The purpose of this publication is to disseminate important information from the symposium “Evaluating Strategies to Improve Patient Outcomes: Community-Acquired and Healthcare-Associated MRSA,” held October 18, 2005, in connection with the American College of Surgeons meeting, to the physicians who were unable to attend.
At the conclusion of this program, participants should be able to:
• Recognize the threat of HA-MRSA and CA-MRSA in the surgical setting and implement strategies to minimize this threat
• Differentiate infections due to HA-MRSA versus those due to CA-MRSA
• Evaluate the utility of anti-MRSA agents for empiric and directed therapy in patients with HA-MRSA and CA-MRSA
This activity has been planned and implemented in accordance with the Essential Areas and policies of the Accreditation Council for Continuing Medical Education (ACCME) through the joint sponsorship of the University of Wisconsin School of Medicine and Public Health and Rxperience.

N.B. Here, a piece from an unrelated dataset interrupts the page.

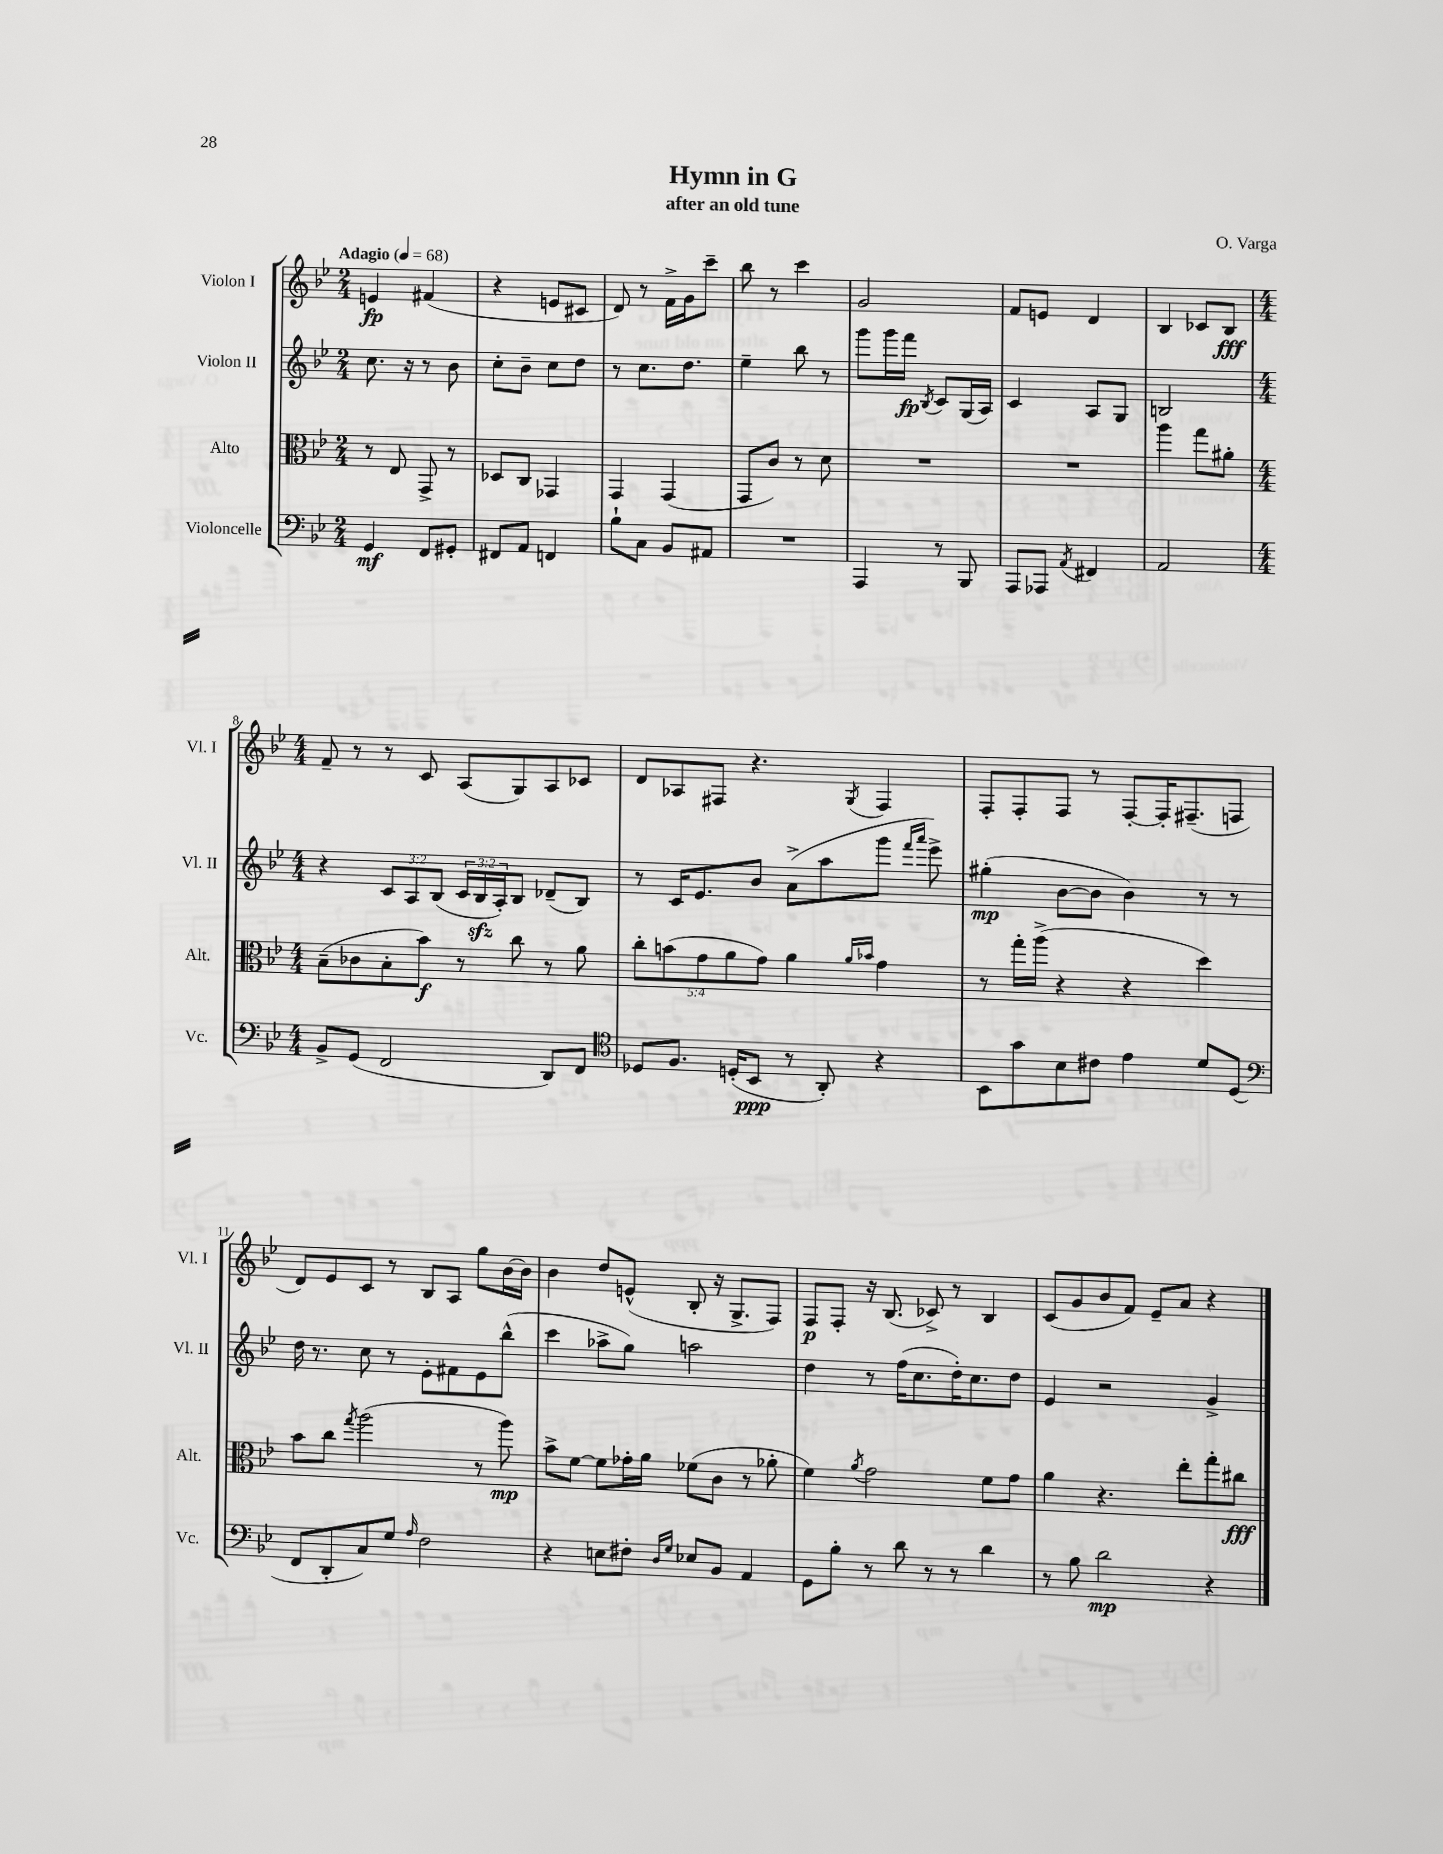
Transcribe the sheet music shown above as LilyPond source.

The University of Wisconsin School of Medicine and Public Health is accredited by the ACCME to provide continuing medical education for physicians.
The University of Wisconsin School of Medicine and Public Health designates this educational activity for a maximum of 2 AMA PRA Category 1 Credits™. Physicians should only claim credit commensurate with the extent of their participation in the activity.
The University of Wisconsin-Madison, as a member of the University Continuing Education Association (UCEA), authorizes this program for 0.2 Continuing Education Units (CEUs) or 2 hours.
Credit for participating in this CME activity is available from December 1, 2006 to November 30, 2007.
Faculty And Sponsor Disclosure
As a sponsor accredited by the ACCME, it is the policy of the University of Wisconsin School of Medicine and Public Health to require the disclosure of the existence of any significant financial interest or any other relationship a faculty member or a sponsor has with either the commercial supporter(s) of this activity or the manufacturer(s) of any commercial product(s) discussed in an educational presentation. The presenting faculty reported the following:
Kamal M.F. Itani, MD, FACS, has disclosed that he has received research support from Merck & Co., Inc., Pfizer Inc, Theravance, Inc., and Wyeth, and is on the speakers bureau for Pfizer Inc.
Lena M. Napolitano, MD, FACS, FCCP, FCCM, has disclosed that she has received honoraria from Pfizer Inc and Wyeth, and has served on the speakers bureau for Pfizer Inc.
Richard A. Proctor, MD, has disclosed that he has received grants from the American Heart Association, Arrow Therapeutics Ltd., Biosynexus Incorporated, ConjuGon, Inc., Cubist Pharmaceuticals, Inc., Kimberly-Clark, the National Institutes of Health, and the U.S. Department of Agriculture, and he has served on the speakers bureau for Bayer, Bristol-Myers Squibb Company, F. Hoffman-La Roche Ltd., Pfizer Inc, Pharmacia-Upjohn, Sanofi-Aventis, and SmithKline Beecham Corp.
Dennis L. Stevens, MD, PhD, has disclosed that he has received research support from Arpida Ltd., Cubist Pharmaceuticals, F. Hoffman-La Roche Ltd., and Pfizer Inc.
Andrew W. Urban, MD, has disclosed that he has received research support from Agouron Pharmaceuticals and Amgen Inc.
Notice: The University of Wisconsin School of Medicine and Public Health advises the participant that this continuing medical education activity may contain references to unlabeled or unapproved uses of drugs or devices.